La campagne électorale de 2000 au Zimbabwe a connu des événements assez violents. Au dire des observateurs de ces événements, il y en aurait eu au-delà de 3 000, le parti au pouvoir ayant été responsable pour plus de 90 pour cent d'entre eux. 116 The Herald, quotidien sous le contrôle du gouvernement, n'a toutefois fait mention que de 36 dont 33 qu'il attribuait à l'opposition et les trois autres au parti au pouvoir. Les chaînes de radio et de télévision publiques sur lesquelles le gouvernement exerçait un contrôle ont agi de la même façon. Devant ces chiffres, on peut légitimement se demander si des faux reportages avaient pour but d'inciter à la violence.

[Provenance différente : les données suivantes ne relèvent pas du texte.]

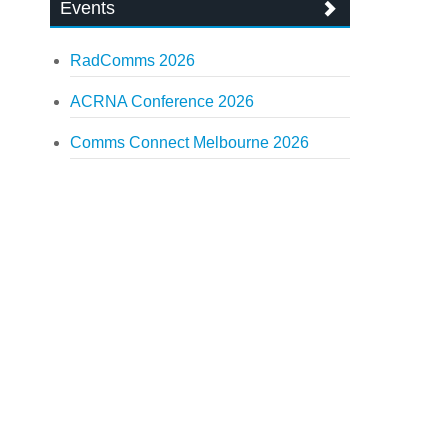
Events
RadComms 2026
ACRNA Conference 2026
Comms Connect Melbourne 2026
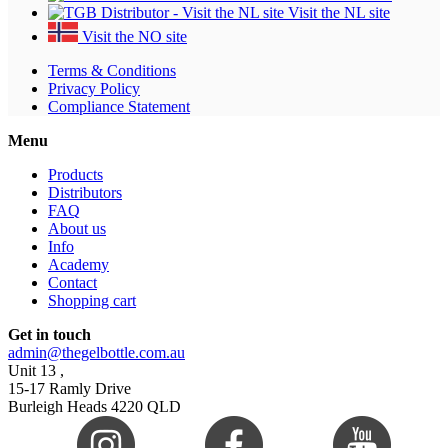
Visit the NL site
Visit the NO site
Terms & Conditions
Privacy Policy
Compliance Statement
Menu
Products
Distributors
FAQ
About us
Info
Academy
Contact
Shopping cart
Get in touch
admin@thegelbottle.com.au
Unit 13 ,
15-17 Ramly Drive
Burleigh Heads 4220 QLD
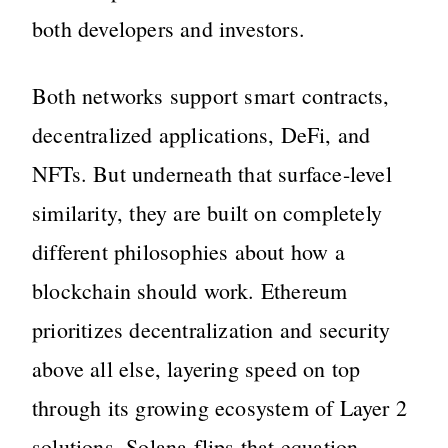
both developers and investors.
Both networks support smart contracts,
decentralized applications, DeFi, and
NFTs. But underneath that surface-level
similarity, they are built on completely
different philosophies about how a
blockchain should work. Ethereum
prioritizes decentralization and security
above all else, layering speed on top
through its growing ecosystem of Layer 2
solutions. Solana flips that equation,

Par exemple, le 17 mai, la chaîne de télévision Zimbabwe Broadcasting Corporation (ZBC) a publié le rapport suivant d'un incident qui se serait produit dans une banlieue de Harare :
Une personne a été tuée et une propriété évaluée à des dizaines de milliers de dollars a été détruite par des présumés partisans du Mouvement pour le changement démocratique (MCD), des anciens combattants ayant découvert des armes à feu appartenant supposément au MCD.
La ZBCa cité les propos de trois anciens combattants (partisans du parti au pouvoir) et d'un policier. Les propos du MCD n'ont toutefois pas été cités. Un des anciens combattants a déclaré :
Un groupe de 700 partisans du MCD sont venus et ont attaqué tous ces gens que vous voyez ici. Nous sommes ici pour protéger les lieux. Des personnes ont été attaquées à certaines reprises par des partisans du MCD et notre but est de protéger les blessés de même que la place où nous nous trouvons présentement. »117
Trois points importants n'ont pourtant pas été mentionnés dans le rapport de la ZBC :
- la personne qui a été tuée était un partisan du MCD;
- selon un policier cité dans un journal indépendant, les armes à feu mentionnées servaient légalement pour la chasse; et
- les locaux où la confrontation s'est produite avaient été utilisés par les anciens combattants pour incarcérer et torturer des partisans de l'opposition et certains de ces anciens combattants ont par la suite fait face à des accusations pour ces actes criminels.
Le rapport télévisé a réussi à transmettre effectivement le contraire de ce qui s'était produit, même si la vérité était ouvertement connue. S'agit-il d'un rapport non professionnel ou d'une incitation à la violence envers l'opposition?
Un tel cas aurait évidemment être porté à l'attention d'un organisme de réglementation, mais il n'en existait aucun, pas plus qu'il n'existait d'organisme indépendant d'observation des médias. Les pouvoirs de la commission chargée de la surveillance de l'élection, d'autre part, avaient été subi par des modifications législatives de dernière heure juste avant l'élection. Il n'existait donc aucun recours permettant de tirer les choses au clair et les organismes de réglementation, les processus de plaintes et le droit de réplique sont perçus comme étant tous des mesures encombrantes et agaçantes pour les médias. Cet exemple du Zimbabwe démontre cependant les conséquences que l'absence de tels processus peut avoir.